При всей рискованности аналогий через три столетия, отметим сами сюжеты, сходные в гражданских войнах в Англии и России. Во-первых, низовое массовое движение склонно к известной самостоятельности, хотя вполне готово прислушаться к обеим «главным» сторонам борьбы. Во-вторых, оно территориально локализовано, хотя имеет тенденцию к расширению на соседние территории. В-третьих, в мотивах превалируют местные интересы, прежде всего задачи самозащиты от разорения и бесчинств. В-четвертых, именно реальная или потенциальная самостоятельность повстанческого движения вызывает беспокойство главных действующих сил гражданской войны и стремление ликвидировать его или встроить в свои вооруженные структуры.
Наконец, русская Гражданская война разворачивалась тогда, когда догорала большая междоусобица с активным крестьянским участием на другом континенте – в Мексике. Сравнительное изучение гражданской войны в американской стране и в России имеет очевидные научные перспективы. В самом деле, деятельность крестьянских армий Сапаты и Вильи дает богатый и живописный материал к изучению восставшего крестьянства. Однако для нас важнее то, что данная аналогия была видна уже современникам. Известный публицист В. Ветлугин в 1919 г. писал про «мексиканскую Украину» в белой прессе, образ Мексики возникает и в его книге очерков «Авантюристы Гражданской войны», вышедшей в 1921 г. Степные удальцы, которые беспощадно грабили железные дороги на Юге, вполне закономерно вызывали подобные ассоциации. Правда, в «зеленых» местностях «Мексики» бывало сравнительно мало, это более принадлежность степной атаманщины.

******

- [ЗАДАНИЕ 1] Извлеките из записей без изменений строки от строки с «scientific name: Bidens odorata» до строки с «locality: Neuquén. Quetrihué.» включительно.

- [ДАННЫЕ ДЛЯ ОБРАБОТКИ]

******

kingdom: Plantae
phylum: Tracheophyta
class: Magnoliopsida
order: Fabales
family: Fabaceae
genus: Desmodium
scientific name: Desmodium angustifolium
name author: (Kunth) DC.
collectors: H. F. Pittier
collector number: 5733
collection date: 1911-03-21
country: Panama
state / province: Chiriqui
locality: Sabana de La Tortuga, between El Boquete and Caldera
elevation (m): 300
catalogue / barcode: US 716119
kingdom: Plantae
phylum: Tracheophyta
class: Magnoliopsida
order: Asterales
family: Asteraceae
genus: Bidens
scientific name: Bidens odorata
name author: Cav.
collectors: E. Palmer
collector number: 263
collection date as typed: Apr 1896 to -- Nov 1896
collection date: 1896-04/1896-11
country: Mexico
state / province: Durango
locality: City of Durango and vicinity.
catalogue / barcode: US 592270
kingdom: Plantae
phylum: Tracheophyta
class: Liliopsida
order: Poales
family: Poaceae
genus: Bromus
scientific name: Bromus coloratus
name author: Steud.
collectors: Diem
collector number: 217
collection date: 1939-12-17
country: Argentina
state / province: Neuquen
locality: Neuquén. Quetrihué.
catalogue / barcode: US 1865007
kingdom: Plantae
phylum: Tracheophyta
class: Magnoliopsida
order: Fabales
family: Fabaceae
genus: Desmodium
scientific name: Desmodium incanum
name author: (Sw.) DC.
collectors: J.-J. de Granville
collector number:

******

- [ЗАДАНИЕ 2]
Ответьте на вопросы по цитируемому тексту.
(a) Чьи крестьянские армии в Мексике упомянуты в тексте?
(b) В каком году вышла книга очерков «Авантюристы Гражданской войны»?
(c) Какие интересы превалируют в мотивах низового массового движения?

- [ПИСЬМЕННОЕ РЕШЕНИЕ 1]
scientific name: Bidens odorata
name author: Cav.
collectors: E. Palmer
collector number: 263
collection date as typed: Apr 1896 to -- Nov 1896
collection date: 1896-04/1896-11
country: Mexico
state / province: Durango
locality: City of Durango and vicinity.
catalogue / barcode: US 592270
kingdom: Plantae
phylum: Tracheophyta
class: Liliopsida
order: Poales
family: Poaceae
genus: Bromus
scientific name: Bromus coloratus
name author: Steud.
collectors: Diem
collector number: 217
collection date: 1939-12-17
country: Argentina
state / province: Neuquen
locality: Neuquén. Quetrihué.

- [ПИСЬМЕННОЕ РЕШЕНИЕ 2]
(a) В тексте упомянуты крестьянские армии Сапаты и Вильи.
(b) Книга вышла в 1921 году.
(c) Превалируют местные интересы, прежде всего задачи самозащиты от разорения и бесчинств.